Here’s where it gets interesting.  The Roman-Catholic Church–despite its strong desire to disprove the Protestant allegation that the Pope was the Antichrist (or antichristic by promoting a works-righteous theology)–still rejected their work as theological fiction!  The Pope considered the work flawed.  But he did order a copy to be kept in the archives.


The Rapture is Rediscovered

Some 240 years later, a librarian of the Archbishop of Canterbury, Samuel Maitland (1792-1866), came across Francisco Ribera’s rapture theology and publicized it in 1826, 29, and 30.  John Nelson Darby (1800-1882) read Maitland’s work and became a follower of his end-times views.  In 1862, Darby traveled to the United States for the first of seven visits, teaching his new understanding of the end-times.  Such a view of the end times was almost unheard of until Darby began to circulate it.  Today, many call his teachings, “Dispensationalism.”
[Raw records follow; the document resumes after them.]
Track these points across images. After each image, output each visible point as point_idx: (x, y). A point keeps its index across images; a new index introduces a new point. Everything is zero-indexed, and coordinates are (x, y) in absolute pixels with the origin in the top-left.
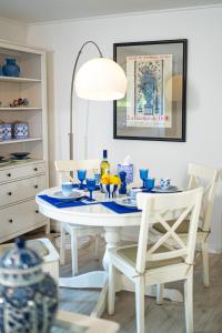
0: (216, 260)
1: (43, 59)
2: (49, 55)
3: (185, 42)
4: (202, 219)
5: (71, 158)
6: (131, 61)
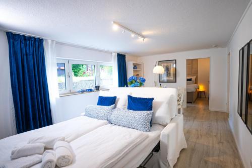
1: (142, 65)
6: (162, 65)
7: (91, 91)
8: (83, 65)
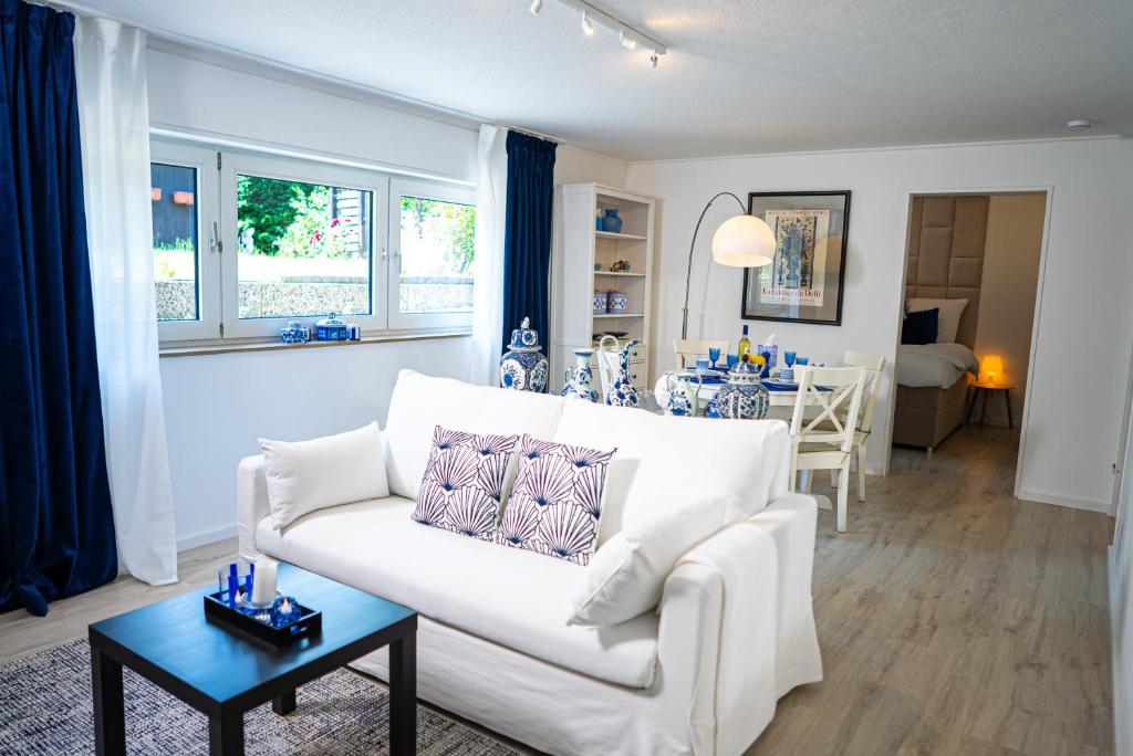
0: (873, 480)
1: (651, 211)
2: (659, 203)
3: (848, 194)
4: (861, 417)
5: (684, 337)
6: (771, 216)
7: (341, 339)
8: (308, 189)
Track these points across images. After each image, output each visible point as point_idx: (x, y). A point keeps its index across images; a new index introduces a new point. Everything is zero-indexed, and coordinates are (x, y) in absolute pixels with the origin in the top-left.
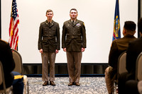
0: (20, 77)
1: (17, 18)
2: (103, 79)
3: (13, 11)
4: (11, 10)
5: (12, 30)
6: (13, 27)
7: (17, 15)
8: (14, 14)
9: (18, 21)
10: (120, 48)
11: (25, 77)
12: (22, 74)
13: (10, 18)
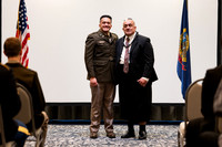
1: (26, 31)
3: (20, 19)
4: (18, 18)
7: (26, 25)
8: (22, 24)
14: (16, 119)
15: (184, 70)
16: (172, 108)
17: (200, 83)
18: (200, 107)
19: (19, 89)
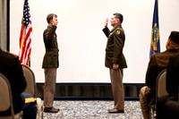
0: (32, 100)
2: (137, 103)
5: (23, 41)
6: (24, 36)
8: (26, 20)
9: (31, 30)
10: (159, 65)
11: (39, 100)
12: (35, 97)
13: (21, 25)
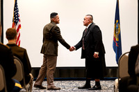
1: (19, 23)
3: (15, 16)
4: (13, 15)
8: (16, 19)
9: (20, 26)
13: (12, 23)
14: (14, 79)
15: (117, 46)
16: (110, 70)
17: (127, 55)
18: (127, 70)
19: (15, 60)
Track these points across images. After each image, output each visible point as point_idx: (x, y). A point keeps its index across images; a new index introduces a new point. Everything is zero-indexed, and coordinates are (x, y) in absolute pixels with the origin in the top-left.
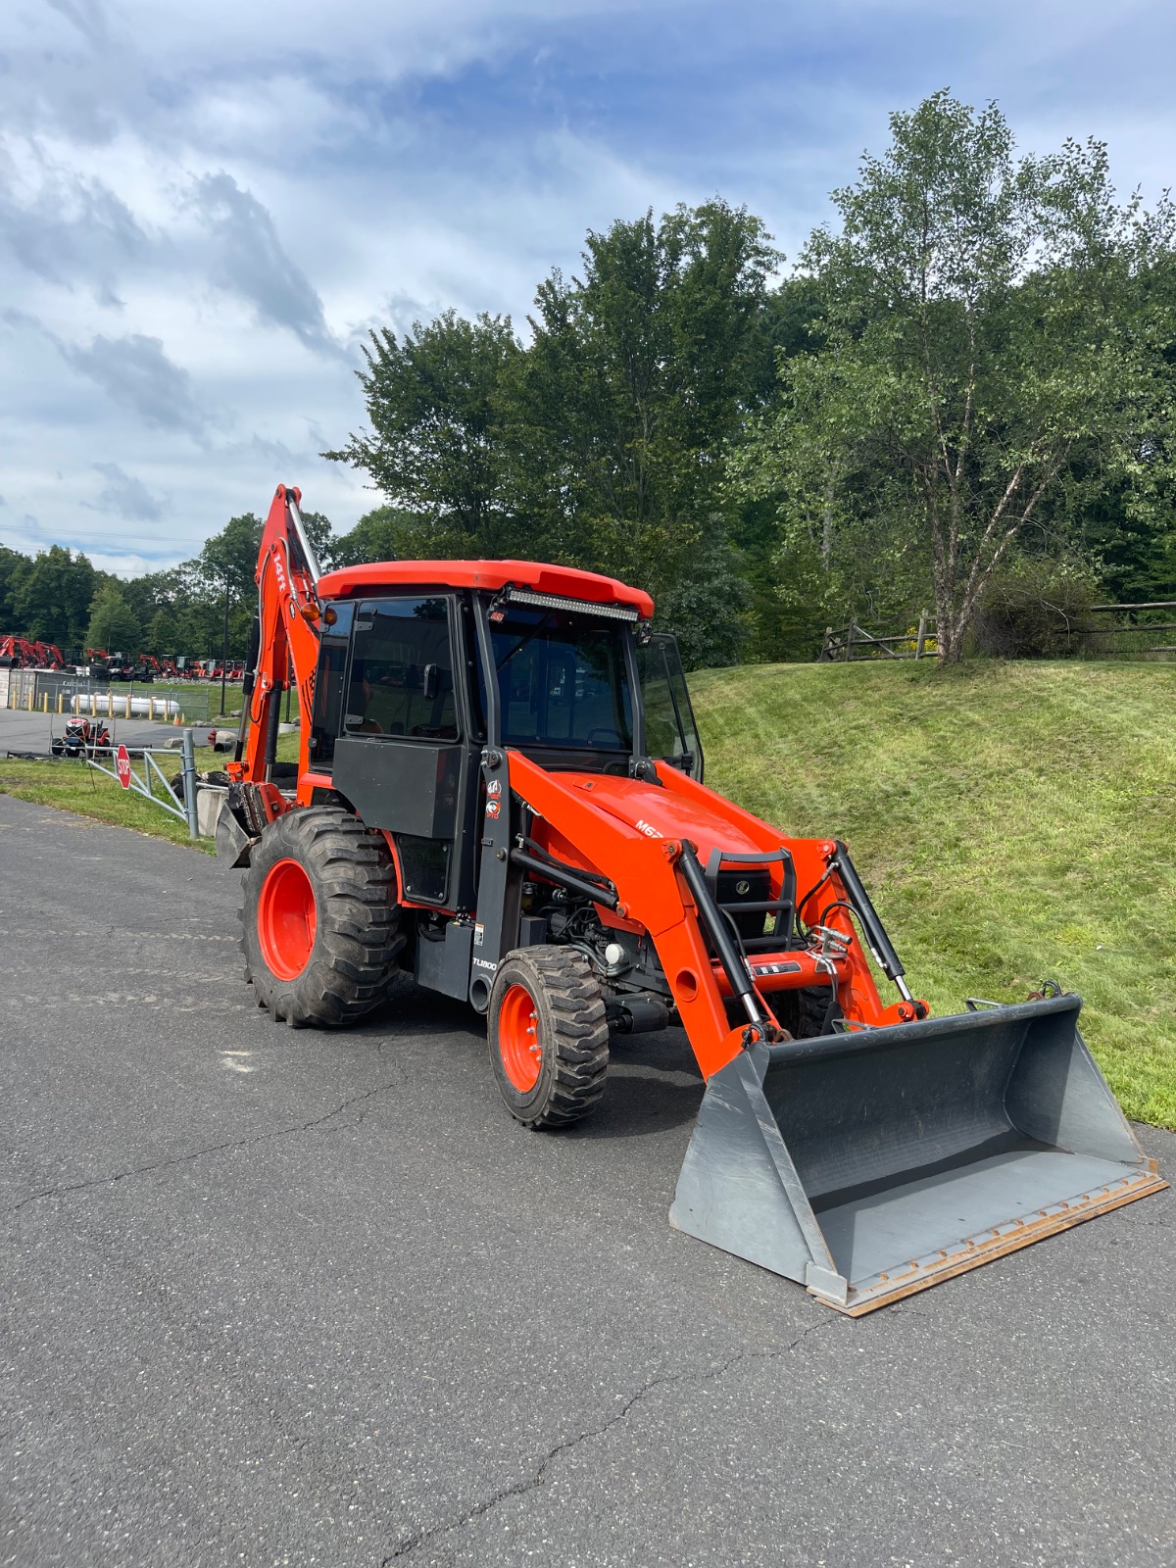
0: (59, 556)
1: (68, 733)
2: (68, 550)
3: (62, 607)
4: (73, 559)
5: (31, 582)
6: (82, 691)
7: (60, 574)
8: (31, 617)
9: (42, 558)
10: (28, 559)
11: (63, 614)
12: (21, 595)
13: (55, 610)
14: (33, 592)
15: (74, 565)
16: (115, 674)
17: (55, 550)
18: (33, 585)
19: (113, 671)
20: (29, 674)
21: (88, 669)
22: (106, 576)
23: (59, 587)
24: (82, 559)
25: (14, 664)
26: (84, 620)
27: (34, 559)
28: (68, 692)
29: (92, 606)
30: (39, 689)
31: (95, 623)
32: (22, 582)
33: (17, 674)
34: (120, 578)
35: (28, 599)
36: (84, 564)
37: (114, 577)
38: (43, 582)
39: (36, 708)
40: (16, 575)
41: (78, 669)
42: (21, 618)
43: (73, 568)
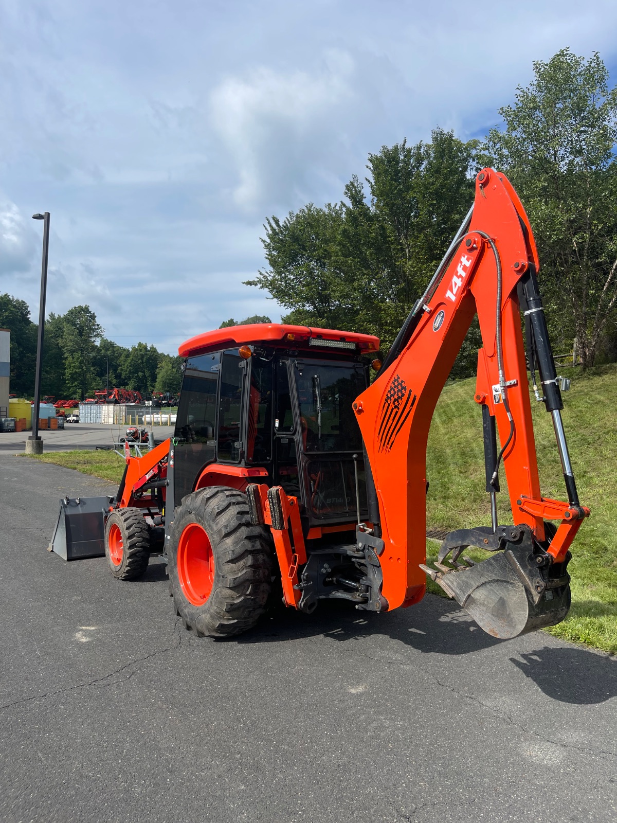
0: (142, 347)
1: (127, 435)
2: (146, 344)
3: (144, 372)
4: (149, 348)
5: (129, 361)
6: (148, 413)
7: (143, 356)
8: (129, 378)
9: (134, 349)
10: (128, 350)
11: (144, 376)
12: (125, 367)
13: (140, 374)
14: (130, 366)
15: (149, 351)
16: (165, 403)
17: (140, 344)
18: (130, 363)
19: (164, 402)
20: (122, 407)
21: (151, 402)
22: (164, 355)
23: (142, 363)
24: (152, 348)
25: (116, 402)
26: (154, 378)
27: (130, 350)
28: (141, 414)
29: (157, 370)
30: (127, 414)
31: (159, 378)
32: (125, 361)
33: (117, 407)
34: (171, 356)
35: (128, 369)
36: (154, 350)
37: (168, 355)
38: (135, 361)
39: (127, 423)
40: (122, 358)
41: (146, 402)
42: (126, 379)
43: (148, 353)
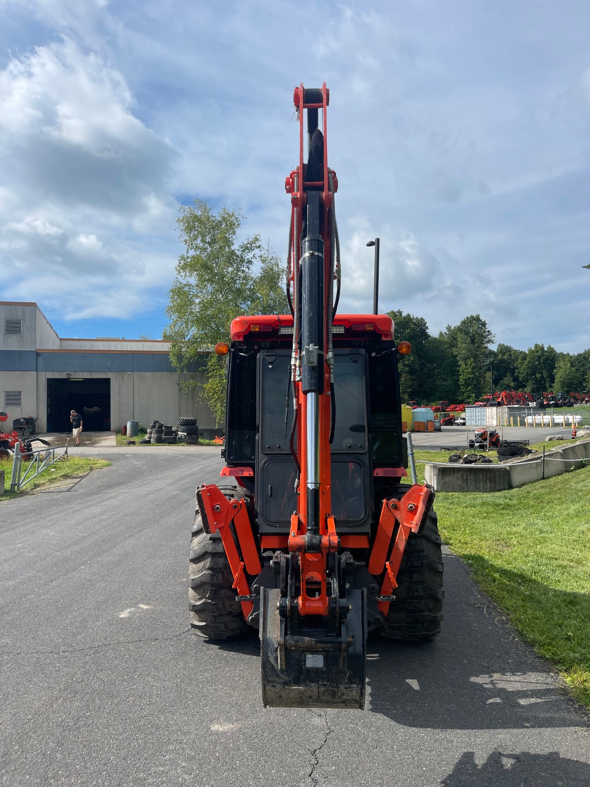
0: (539, 349)
1: (476, 437)
2: (543, 344)
3: (542, 374)
4: (546, 349)
5: (526, 363)
6: (529, 414)
7: (539, 357)
8: (527, 380)
9: (531, 351)
10: (525, 353)
11: (542, 377)
12: (522, 370)
13: (538, 375)
14: (527, 368)
15: (546, 352)
16: (553, 404)
17: (536, 346)
18: (527, 365)
19: (551, 403)
20: (505, 409)
21: (535, 403)
22: (564, 355)
23: (540, 364)
24: (550, 348)
25: (499, 404)
26: (552, 379)
27: (527, 352)
28: (524, 415)
29: (555, 371)
30: (510, 416)
31: (558, 378)
32: (522, 364)
33: (500, 409)
34: (571, 354)
35: (525, 372)
36: (551, 350)
37: (568, 354)
38: (532, 363)
39: (509, 425)
40: (519, 361)
41: (530, 403)
42: (523, 381)
43: (545, 354)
What does Jesus have to say about suffering, which “The Rapture” is supposed to keep Christians from having to endure?

Does Jesus have anything to say about this?  We know that Jesus said nothing about sparing anyone from tribulation or suffering.  In fact, He said the opposite.  He said, “I have said these things to you, that in me you may have peace.  In the world, you will have tribulation.  But take heart; I have overcome the world” (John 16:33).
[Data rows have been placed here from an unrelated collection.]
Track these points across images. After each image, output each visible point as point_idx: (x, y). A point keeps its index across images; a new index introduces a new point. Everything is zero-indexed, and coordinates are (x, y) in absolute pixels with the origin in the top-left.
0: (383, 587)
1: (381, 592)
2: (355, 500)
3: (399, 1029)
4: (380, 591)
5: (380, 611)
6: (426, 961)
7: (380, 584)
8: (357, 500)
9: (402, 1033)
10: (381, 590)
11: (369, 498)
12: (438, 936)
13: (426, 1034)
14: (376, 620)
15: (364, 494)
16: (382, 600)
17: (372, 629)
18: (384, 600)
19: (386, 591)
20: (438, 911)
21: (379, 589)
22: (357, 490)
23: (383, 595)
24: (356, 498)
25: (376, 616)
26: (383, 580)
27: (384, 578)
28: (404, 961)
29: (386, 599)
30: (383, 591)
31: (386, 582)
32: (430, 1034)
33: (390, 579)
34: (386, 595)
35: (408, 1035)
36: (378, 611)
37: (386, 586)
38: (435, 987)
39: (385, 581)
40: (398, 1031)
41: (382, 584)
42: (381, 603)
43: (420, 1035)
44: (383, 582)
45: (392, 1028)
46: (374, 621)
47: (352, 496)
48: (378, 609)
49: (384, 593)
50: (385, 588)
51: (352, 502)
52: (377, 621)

Nowhere did Jesus ever say that He would return secretly to “rapture” Christians.  Instead, He promised to be with His Church in all tribulations: “I will never leave you nor forsake you” (Hebrews 13:5).

Even more, Jesus had this to say about being the persecuted: “Blessed are those who are persecuted for righteousness’ sake, for the reign of heaven is theirs” (Matthew 5:10).
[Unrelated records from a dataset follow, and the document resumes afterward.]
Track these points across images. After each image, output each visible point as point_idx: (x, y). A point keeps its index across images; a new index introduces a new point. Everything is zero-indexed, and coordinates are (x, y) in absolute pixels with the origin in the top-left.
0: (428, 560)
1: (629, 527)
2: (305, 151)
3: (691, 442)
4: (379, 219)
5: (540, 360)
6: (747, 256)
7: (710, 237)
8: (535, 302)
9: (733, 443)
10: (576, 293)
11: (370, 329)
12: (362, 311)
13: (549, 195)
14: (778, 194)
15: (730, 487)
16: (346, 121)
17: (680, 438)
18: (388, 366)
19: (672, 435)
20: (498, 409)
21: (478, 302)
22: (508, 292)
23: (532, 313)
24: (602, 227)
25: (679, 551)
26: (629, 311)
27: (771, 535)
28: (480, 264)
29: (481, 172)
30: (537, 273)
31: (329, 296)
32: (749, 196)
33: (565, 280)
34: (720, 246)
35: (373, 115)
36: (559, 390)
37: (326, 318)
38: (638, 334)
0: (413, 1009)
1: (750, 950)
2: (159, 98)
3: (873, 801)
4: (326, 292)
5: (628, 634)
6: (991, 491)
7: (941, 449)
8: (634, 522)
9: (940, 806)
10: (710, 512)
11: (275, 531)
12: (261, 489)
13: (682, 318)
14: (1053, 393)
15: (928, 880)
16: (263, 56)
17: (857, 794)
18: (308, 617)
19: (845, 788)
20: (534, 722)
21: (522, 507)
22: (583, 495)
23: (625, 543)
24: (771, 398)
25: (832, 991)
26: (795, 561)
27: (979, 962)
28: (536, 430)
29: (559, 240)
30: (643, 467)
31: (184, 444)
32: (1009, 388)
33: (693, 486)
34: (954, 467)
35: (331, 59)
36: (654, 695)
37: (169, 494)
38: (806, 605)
Another Biblical Stumbling Block with the Rapture

A major problem with “The Rapture” is that it teaches three comings of Jesus, not two.  They are:

  1. Jesus’ birth in Bethlehem,
  2. His secret coming to “rapture” Christians, and
  3. His coming at the end of the world to judge the living and the dead and to reign in glory. 

Yet, the Bible only mentions two–not three–comings of Christ!  Even more, the Church has always confessed only two comings, not three, even before the books of the New Testament were officially recognized at Carthage in 397 AD.

The same Church that defined what books make up the New Testament earlier confessed in the Nicene Creed: “And He [Jesus] will come again with glory to judge both the living and the dead, whose kingdom [or reign] will have no end.”  The Nicene Creed confesses only two comings of Christ: His birth and His return on the Last Day.

The idea of “The Rapture,” where Christians will be whisked to heaven and non-believers will be left behind, is nothing but a false teaching.  It was a North-American Christian fad that caught on in the late 1800s and, sadly, has stuck around.  But false teaching is still false teaching.